Every entry below should be printed exactly, without its images.

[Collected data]
* * *

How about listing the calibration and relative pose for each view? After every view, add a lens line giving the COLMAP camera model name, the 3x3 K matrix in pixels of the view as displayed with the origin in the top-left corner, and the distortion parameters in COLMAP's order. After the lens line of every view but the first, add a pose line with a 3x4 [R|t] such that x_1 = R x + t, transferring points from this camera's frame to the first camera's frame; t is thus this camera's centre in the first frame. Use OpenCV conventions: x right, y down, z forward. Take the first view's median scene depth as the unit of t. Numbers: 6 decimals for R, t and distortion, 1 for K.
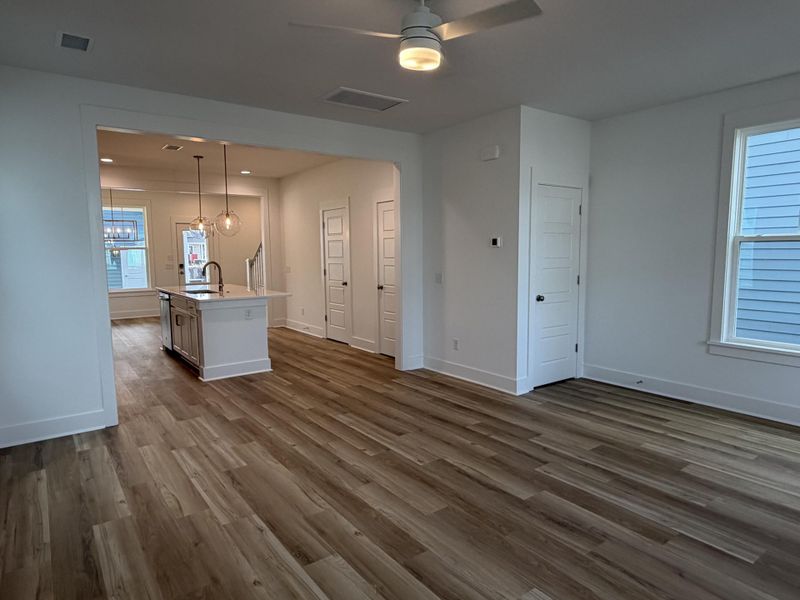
lens RADIAL K [[495.8, 0, 402.8], [0, 495.8, 302.0], [0, 0, 1]] dist [-0.003388, 0.005454]
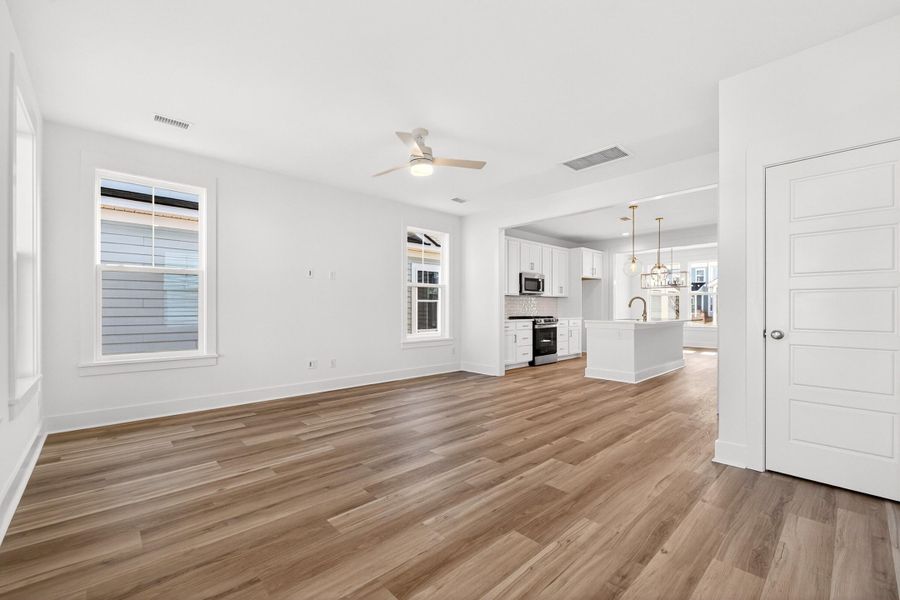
lens RADIAL K [[377.2, 0, 451.2], [0, 377.2, 306.0], [0, 0, 1]] dist [-0.000902, -0.000779]
pose [[0.109360, 0.002901, -0.993998, 0.898386], [-0.105356, 0.994397, -0.008689, 0.005653], [0.988403, 0.105674, 0.109053, 0.636783]]
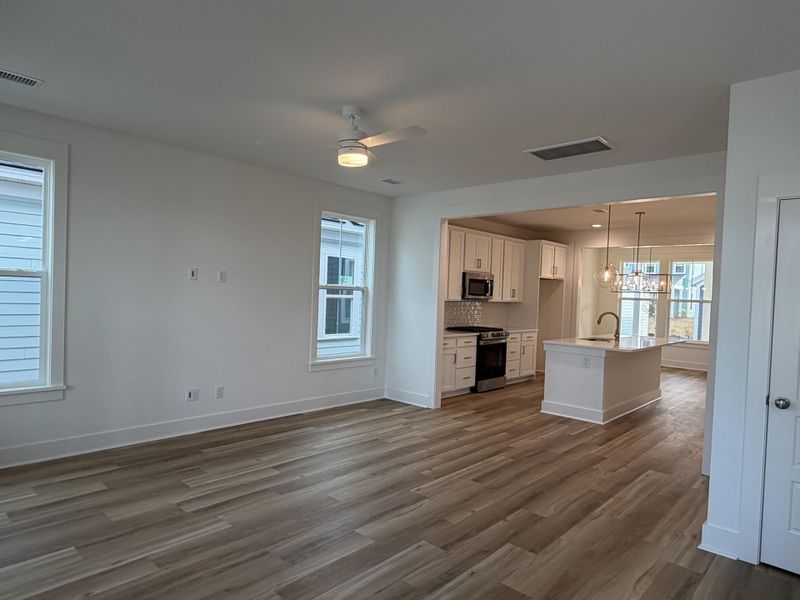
lens RADIAL K [[495.8, 0, 397.2], [0, 495.8, 300.7], [0, 0, 1]] dist [-0.003388, 0.005454]
pose [[0.177091, 0.033034, -0.983640, 0.911367], [-0.141720, 0.989877, 0.007729, -0.078769], [0.973938, 0.138032, 0.179979, 0.583777]]
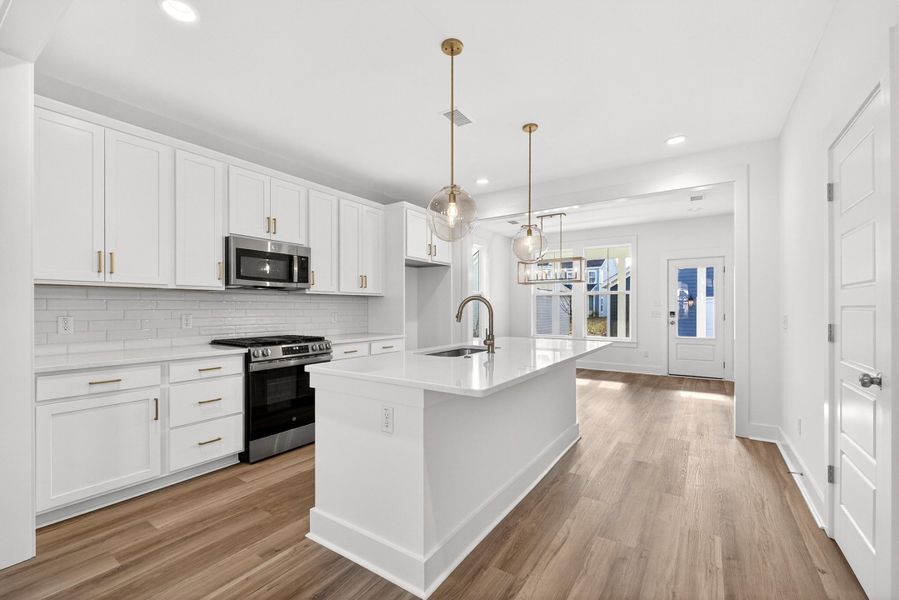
lens RADIAL K [[376.7, 0, 453.1], [0, 376.7, 306.3], [0, 0, 1]] dist [-0.000902, -0.000779]
pose [[0.335076, 0.007447, -0.942162, -0.020790], [-0.102237, 0.994352, -0.028501, -0.091114], [0.936628, 0.105873, 0.333945, 1.348974]]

* * *

- Problem solution
How about listing the calibration and relative pose for each view? After every view, add a lens line giving the COLMAP camera model name, the 3x3 K matrix in pixels of the view as displayed with the origin in the top-left corner, and the distortion parameters in COLMAP's order. After the lens line of every view but the first, add a pose line with a 3x4 [R|t] such that x_1 = R x + t, transferring points from this camera's frame to the first camera's frame; t is thus this camera's centre in the first frame. Use OpenCV conventions: x right, y down, z forward. Take the first view's median scene depth as the unit of t. Numbers: 6 decimals for R, t and distortion, 1 for K.
lens RADIAL K [[495.8, 0, 402.8], [0, 495.8, 302.0], [0, 0, 1]] dist [-0.003388, 0.005454]
lens RADIAL K [[377.2, 0, 451.2], [0, 377.2, 306.0], [0, 0, 1]] dist [-0.000902, -0.000779]
pose [[0.109360, 0.002901, -0.993998, 0.898386], [-0.105356, 0.994397, -0.008689, 0.005653], [0.988403, 0.105674, 0.109053, 0.636783]]
lens RADIAL K [[495.8, 0, 397.2], [0, 495.8, 300.7], [0, 0, 1]] dist [-0.003388, 0.005454]
pose [[0.177091, 0.033034, -0.983640, 0.911367], [-0.141720, 0.989877, 0.007729, -0.078769], [0.973938, 0.138032, 0.179979, 0.583777]]
lens RADIAL K [[376.7, 0, 453.1], [0, 376.7, 306.3], [0, 0, 1]] dist [-0.000902, -0.000779]
pose [[0.335076, 0.007447, -0.942162, -0.020790], [-0.102237, 0.994352, -0.028501, -0.091114], [0.936628, 0.105873, 0.333945, 1.348974]]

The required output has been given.